Individual Retirement Account (IRA)

  • There are two main types of IRAs: traditional and Roth. Choosing between the two will depend upon which tax bracket you are in now and which tax bracket you expect to be in at retirement age. A traditional IRA is tax-deductible upon contribution but you will pay taxes on it upon withdrawal. A Roth IRA is not tax-deductible now but you will not pay taxes on it later, either. There are numerous calculators online to help you make a decision (see Resources). Note that you may convert a traditional IRA to a Roth IRA if you change your mind. Another type of IRA is called a SIMPLE and is done through payroll deduction. The company may or may not match a portion and it is not subject to a vesting schedule.

Pension

  • A pension also is called a defined benefit plan.

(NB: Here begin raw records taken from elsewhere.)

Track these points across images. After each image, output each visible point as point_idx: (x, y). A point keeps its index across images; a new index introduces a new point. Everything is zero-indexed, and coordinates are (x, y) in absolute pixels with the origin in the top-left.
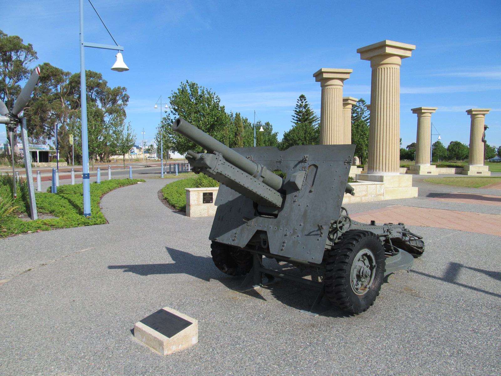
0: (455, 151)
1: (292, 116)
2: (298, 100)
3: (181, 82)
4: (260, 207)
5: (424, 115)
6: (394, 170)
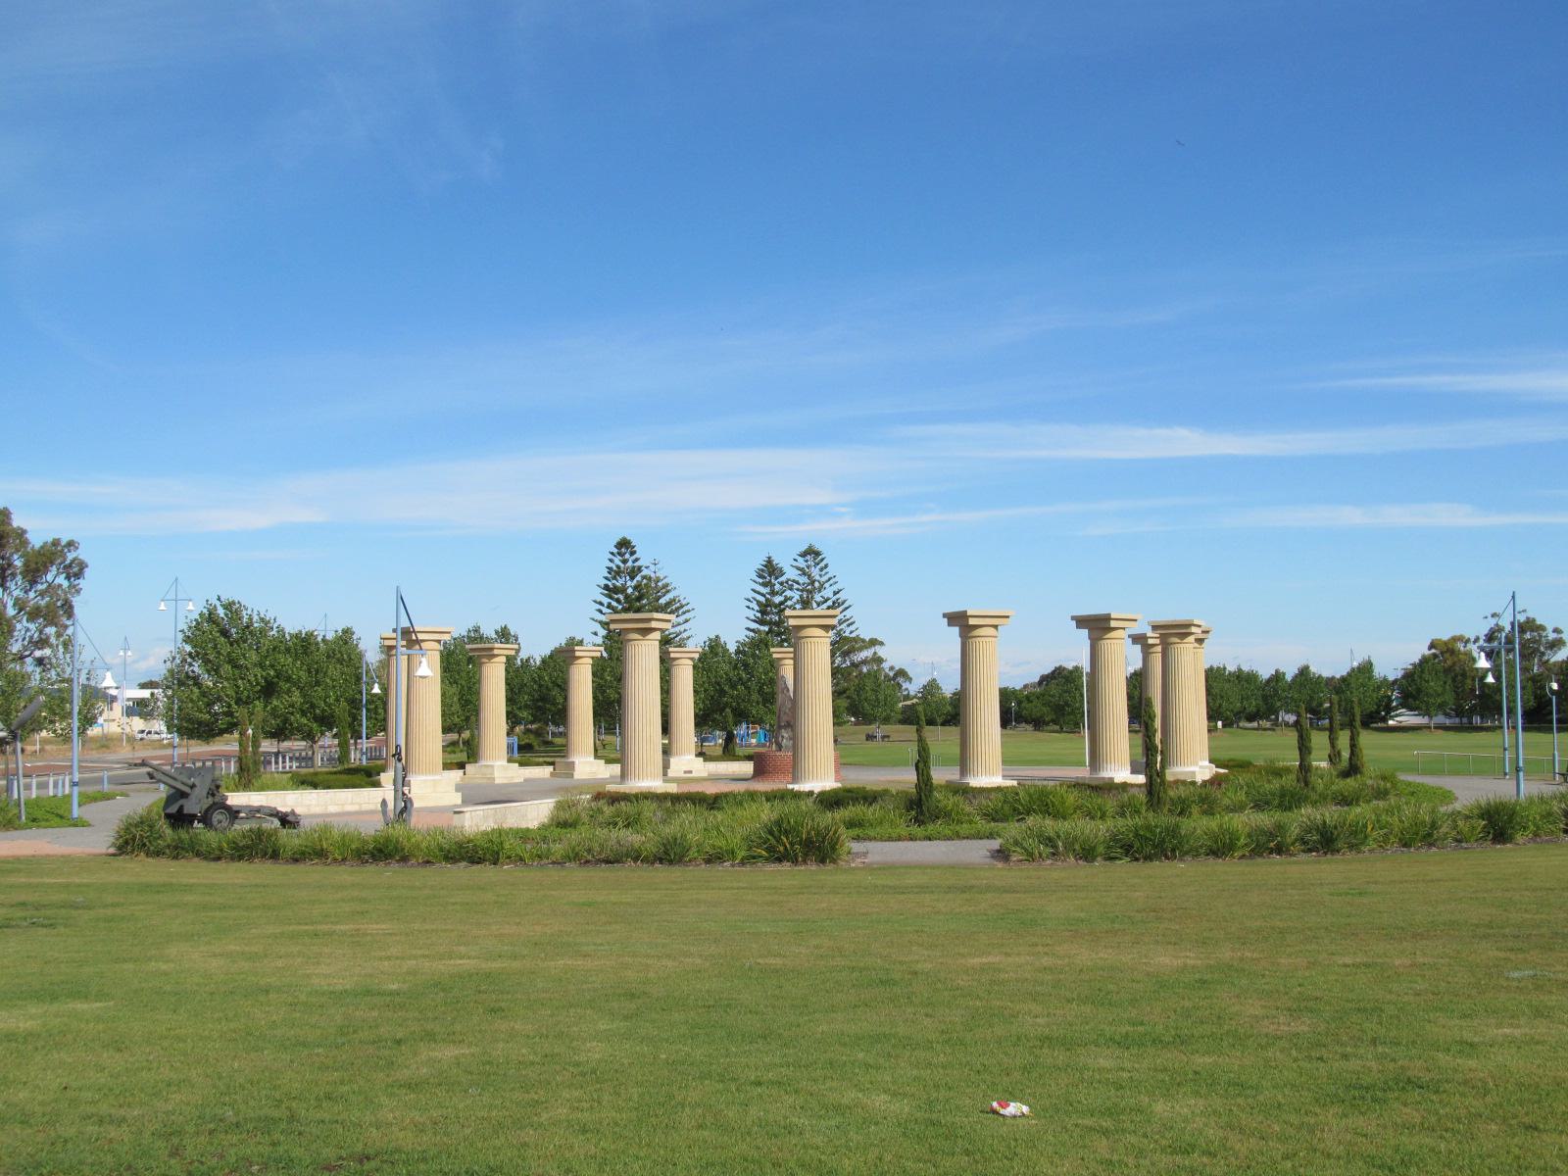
1: (595, 601)
2: (612, 553)
3: (207, 601)
4: (184, 795)
5: (675, 663)
6: (431, 772)
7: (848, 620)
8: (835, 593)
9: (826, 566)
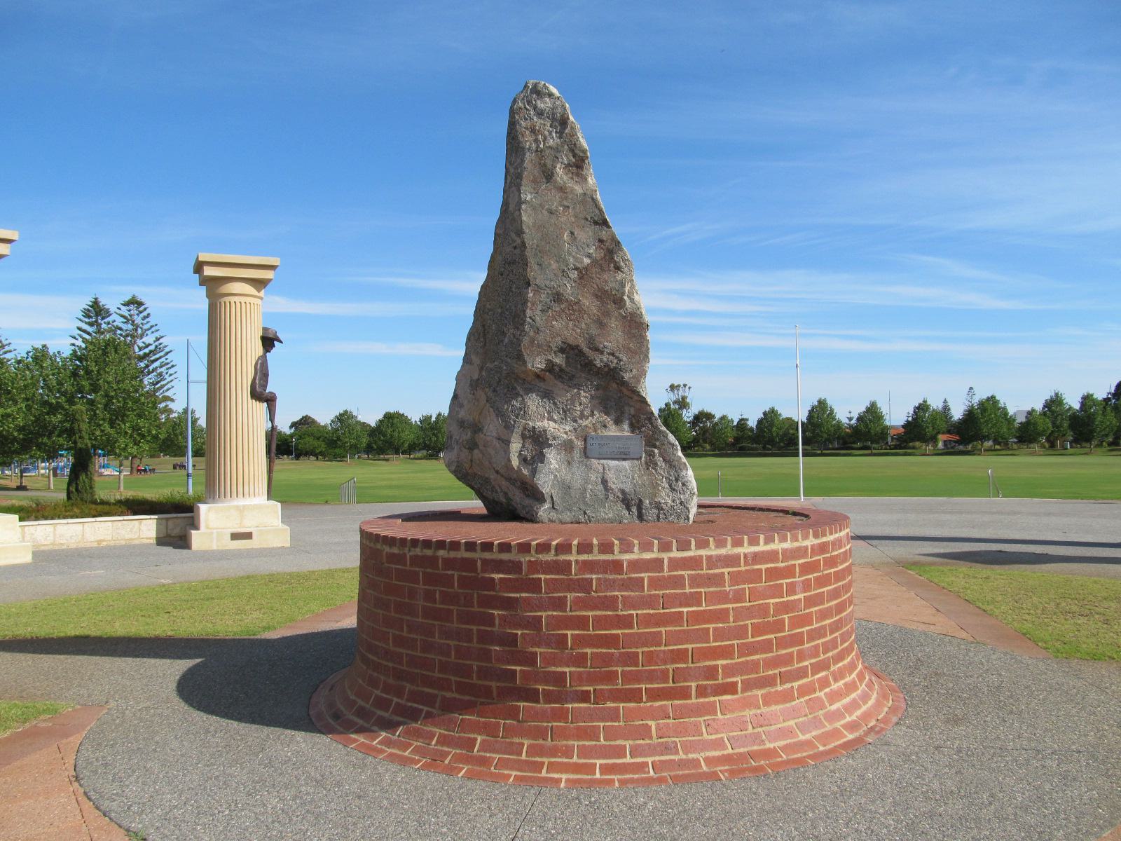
0: (384, 435)
7: (168, 364)
8: (158, 339)
9: (148, 315)
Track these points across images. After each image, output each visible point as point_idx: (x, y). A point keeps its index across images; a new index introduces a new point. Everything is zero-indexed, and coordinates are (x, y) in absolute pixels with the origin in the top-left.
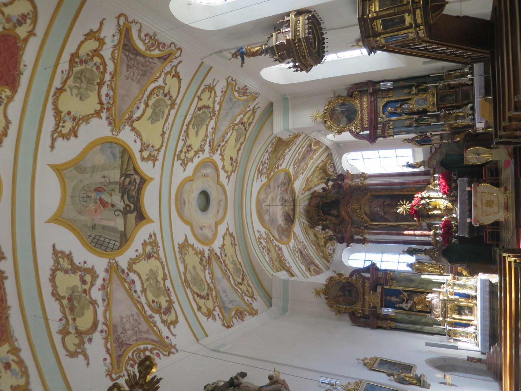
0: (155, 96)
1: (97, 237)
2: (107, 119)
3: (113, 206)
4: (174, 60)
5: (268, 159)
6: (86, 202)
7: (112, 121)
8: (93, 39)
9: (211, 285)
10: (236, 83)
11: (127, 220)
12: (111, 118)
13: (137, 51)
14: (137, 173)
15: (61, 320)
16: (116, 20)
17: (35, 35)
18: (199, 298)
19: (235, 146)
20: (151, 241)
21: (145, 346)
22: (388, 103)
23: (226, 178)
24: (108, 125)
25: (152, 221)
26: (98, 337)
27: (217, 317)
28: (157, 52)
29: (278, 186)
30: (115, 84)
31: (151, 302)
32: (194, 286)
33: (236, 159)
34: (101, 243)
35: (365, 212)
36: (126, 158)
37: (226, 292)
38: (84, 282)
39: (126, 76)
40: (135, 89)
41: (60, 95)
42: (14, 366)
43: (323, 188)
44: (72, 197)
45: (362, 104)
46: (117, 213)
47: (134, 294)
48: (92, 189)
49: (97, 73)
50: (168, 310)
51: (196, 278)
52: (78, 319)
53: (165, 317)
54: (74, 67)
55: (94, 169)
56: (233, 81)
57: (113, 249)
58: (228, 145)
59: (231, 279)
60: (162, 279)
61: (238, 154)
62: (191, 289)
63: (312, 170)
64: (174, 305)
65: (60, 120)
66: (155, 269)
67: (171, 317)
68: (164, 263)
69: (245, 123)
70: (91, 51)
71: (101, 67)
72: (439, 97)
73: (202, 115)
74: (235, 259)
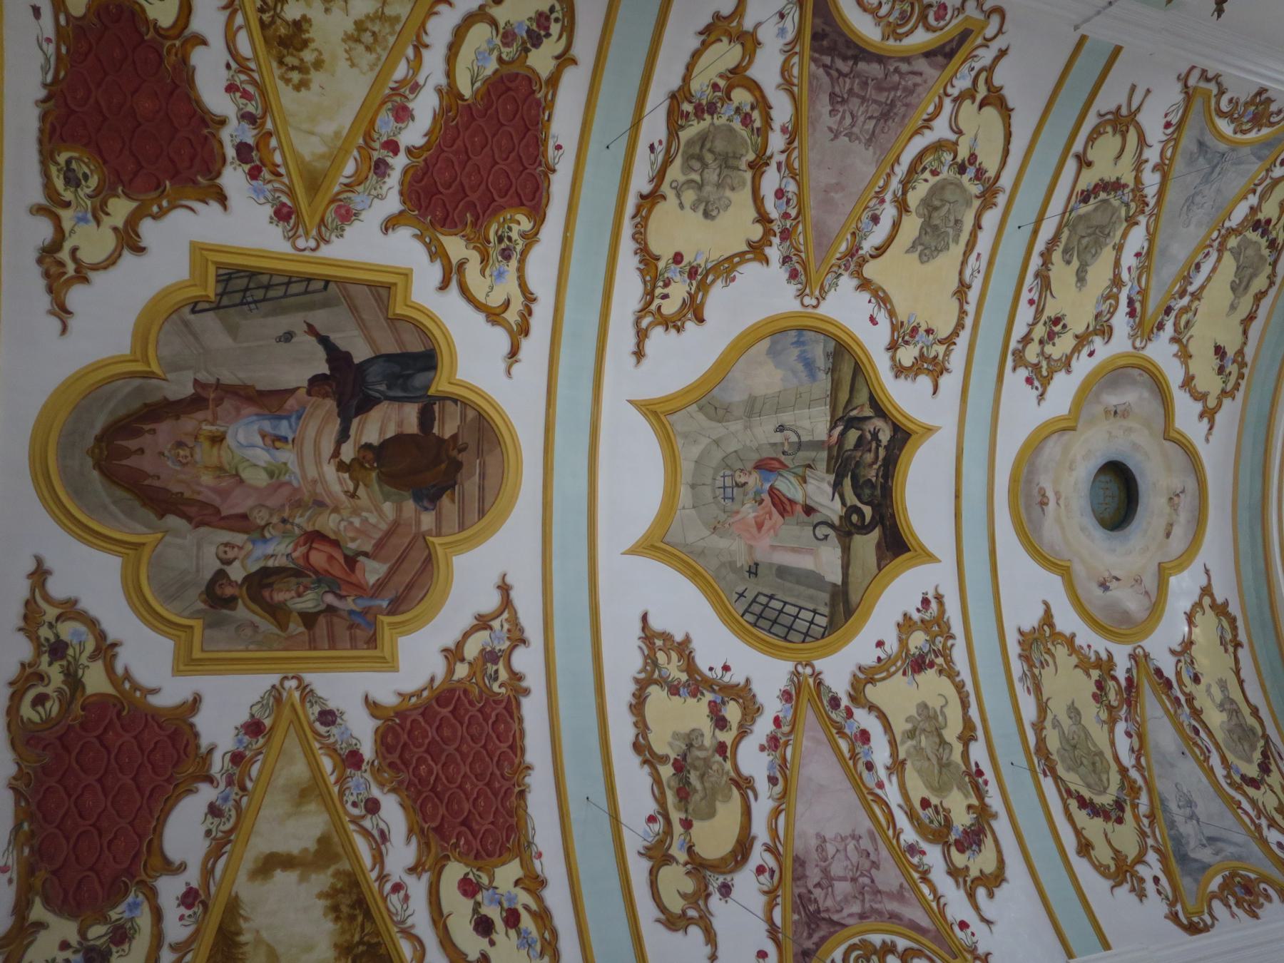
0: (927, 175)
1: (763, 600)
2: (784, 263)
3: (809, 510)
4: (980, 52)
6: (733, 499)
7: (798, 267)
8: (725, 40)
9: (1134, 774)
10: (1219, 84)
12: (795, 258)
13: (857, 46)
14: (880, 412)
15: (651, 819)
17: (574, 62)
18: (1084, 812)
19: (1233, 307)
20: (927, 617)
21: (888, 938)
23: (1201, 416)
24: (789, 282)
25: (930, 558)
26: (746, 883)
27: (1150, 886)
28: (920, 38)
30: (800, 157)
31: (917, 805)
32: (1069, 769)
33: (1240, 352)
34: (773, 615)
36: (846, 370)
37: (1190, 803)
38: (721, 723)
39: (830, 129)
40: (863, 163)
41: (650, 211)
42: (527, 922)
44: (693, 486)
46: (822, 531)
47: (865, 774)
48: (750, 465)
50: (973, 838)
51: (1077, 746)
52: (697, 824)
53: (959, 859)
54: (682, 127)
55: (753, 408)
56: (1208, 80)
57: (806, 634)
58: (1203, 306)
59: (1215, 760)
60: (959, 738)
61: (1245, 333)
62: (1057, 778)
64: (994, 824)
65: (655, 279)
66: (935, 704)
67: (983, 861)
68: (969, 687)
69: (1268, 221)
70: (721, 76)
73: (1094, 216)
74: (1236, 694)
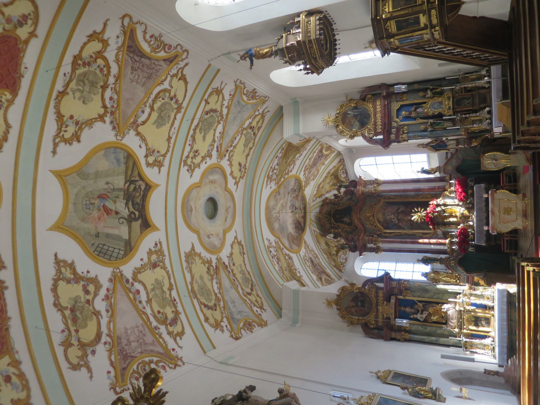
0: (161, 99)
1: (101, 246)
2: (111, 123)
3: (117, 213)
4: (180, 63)
5: (277, 164)
6: (89, 209)
7: (116, 125)
8: (97, 41)
9: (219, 295)
10: (244, 85)
11: (132, 228)
12: (115, 122)
13: (142, 53)
14: (142, 179)
15: (63, 331)
16: (120, 21)
17: (36, 36)
18: (206, 308)
19: (244, 151)
20: (157, 249)
21: (150, 358)
22: (402, 106)
23: (235, 184)
24: (112, 130)
25: (157, 229)
26: (101, 349)
27: (225, 328)
28: (162, 54)
29: (289, 193)
30: (119, 87)
31: (156, 313)
32: (201, 296)
33: (245, 165)
34: (104, 251)
35: (378, 220)
36: (131, 164)
37: (234, 302)
38: (87, 292)
39: (131, 79)
40: (140, 92)
41: (62, 98)
42: (14, 379)
43: (335, 195)
44: (74, 204)
45: (375, 107)
46: (122, 220)
47: (139, 305)
48: (96, 196)
49: (100, 75)
50: (174, 321)
51: (203, 288)
52: (80, 331)
53: (171, 329)
54: (77, 69)
55: (97, 175)
56: (242, 84)
57: (117, 258)
58: (236, 150)
59: (240, 289)
60: (168, 289)
61: (246, 159)
62: (198, 299)
63: (324, 176)
64: (180, 316)
65: (62, 124)
66: (160, 279)
67: (177, 329)
68: (170, 272)
69: (254, 127)
70: (94, 53)
71: (105, 69)
72: (455, 101)
73: (209, 119)
74: (244, 268)
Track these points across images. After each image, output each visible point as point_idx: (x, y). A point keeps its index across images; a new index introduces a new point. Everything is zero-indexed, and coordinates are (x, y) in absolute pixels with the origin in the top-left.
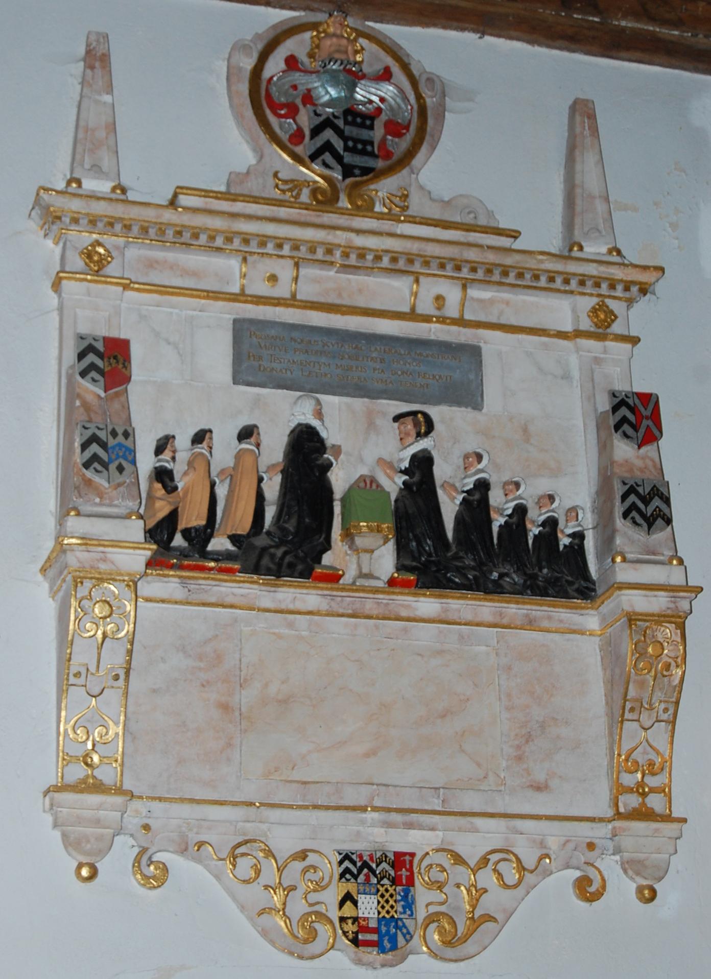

This usually requires a person to work for a company for many years, with the employee being fully vested after a certain period of time. If he is fully vested after 10 years, he may be partially vested after only 7 and will collect a partial pension if he retires early. Each company has different rules regarding this situation. Some government jobs provide pensions as well.

Options for the Self-Employed

  • A Simplified Employer Pension (SEP) allows a self-employed person to set up an IRA but contribute up to 25% of his annual income. The self-employed may also set up a "solo 401(k)," which has similar tax benefits to an employer-sponsored 401(k) just without the matching. Another option is a Keough, which is more difficult to set up and manage, but allows you to set aside a large sum of money that could yield greater gains.